New Review: Healing Spiritual Wounds

I received a copy of this book in exchange for an honest review. 515o5ugeajl-_sx329_bo1204203200_

I posted a review for a different audience here.

Often when I review a book, it is then in my rearview mirror because I have so much to read and so little time. Occasionally, though, there is that book that stays with you. You know the one. The one that you can’t stop thinking about. Or maybe recommending. Or sharing.

In my case, I have been mulling over Healing Spiritual Wounds: Reconnecting with a Loving God After Experiencing a Hurtful Church for about five weeks now. Carol Howard Merritt has written a thoughtful book on how a person can recover their sense of self in God, apart from the religious structures that created ruptures, rifts, and rips in that relationship. There is a denomination in my past and a couple specific churches within that denomination that have created swinging scars in my spiritual self.

Merritt writes a phrase in her book. In the middle of her helpful structure of healing, in the center of carefully crafted and wholly useful exercises, there is the phrase that moves the most. The phrase that has actually kept me awake staring at the ceiling, in prayer, wonder, and tears.

She describes the challenge of trying to proselytize to people, leading them to new faith (or renewed faith) in Jesus. After realizing that she might not be skilled at the confrontational message, she tries a sideways approach.
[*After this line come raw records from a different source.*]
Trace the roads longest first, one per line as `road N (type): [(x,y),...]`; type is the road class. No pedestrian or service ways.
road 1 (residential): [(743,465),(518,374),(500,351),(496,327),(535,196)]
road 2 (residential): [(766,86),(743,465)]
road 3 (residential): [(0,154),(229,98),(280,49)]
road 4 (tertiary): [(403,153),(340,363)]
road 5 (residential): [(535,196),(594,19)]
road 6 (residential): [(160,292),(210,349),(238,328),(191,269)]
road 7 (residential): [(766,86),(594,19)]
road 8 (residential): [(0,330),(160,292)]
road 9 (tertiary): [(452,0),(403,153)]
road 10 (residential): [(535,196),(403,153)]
She offers to sketch people.

Though I had not added a single notch to my evangelism belt, I did learn to see people. Waitresses, clerks, and patrons were no longer extras in my life’s drama. Instead they became three-dimensional solid beings on their own. They became characters independent of my own religious intentions for them or my need to control their fate. They were people weighted with entire histories of love, loss, passion, and betrayal.
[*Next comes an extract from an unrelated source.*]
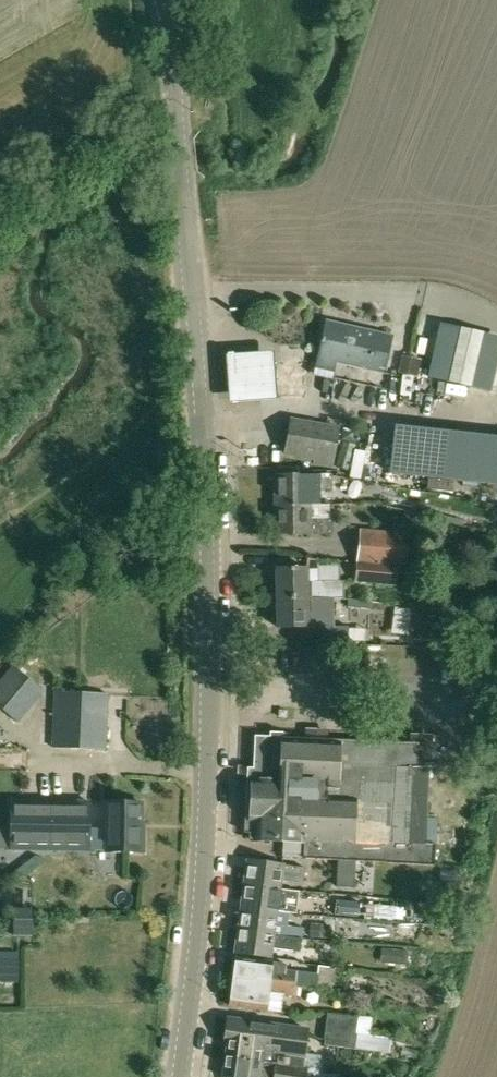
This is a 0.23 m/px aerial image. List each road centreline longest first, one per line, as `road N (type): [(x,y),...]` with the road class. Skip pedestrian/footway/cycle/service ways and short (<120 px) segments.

Then it hit me. Through the practice of evangelism, I realized I was hurting people with the premise of my evangelismI thought that we all deserved to go to hell. I imagined an eternal torture worse that solitary confinement for people who were basically trying to live decent lives. (p. 108, emphasis mine)

I think of that sentence- the premise of one’s evangelism through how one’s good news is shared. The denomination of my childhood had a similar focus for evangelism- a goal-oriented ethic focused on resurrection destiny- special words and special, happy ending. No special words, horrible, horrible ending.

While I haven’t believed in that for a long time, it has always been that I felt as though I was a “bad” version of the Christian I was supposed to be. My good news is focused in the power of God’s inseparable love for creation and the wideness of the mercy that is the defining expression of that love. I needed words for how to describe this realization and marking its change in my understanding.

Merritt also gives some helpful advice on how to be grateful for what one learned in the religious places that gave shape to a zeal that one no longer owns. I am grateful for the way I learned to read scripture, to commit parts to memory, and the vast Rolodex of hymn tunes and lines I have in my head. I am sorry that those things couldn’t have come with a support of the teaching and preaching skills of women in the congregation, expressions in how to love one’s body, an appreciation of healthy and safe sex as a gift from God, and an open welcome to all people. Healing Spiritual Wounds has given me words and space to articulate these things

I reviewed this book originally to share it with people who might need it. It turns out that I am one of those people. And I can say that it works.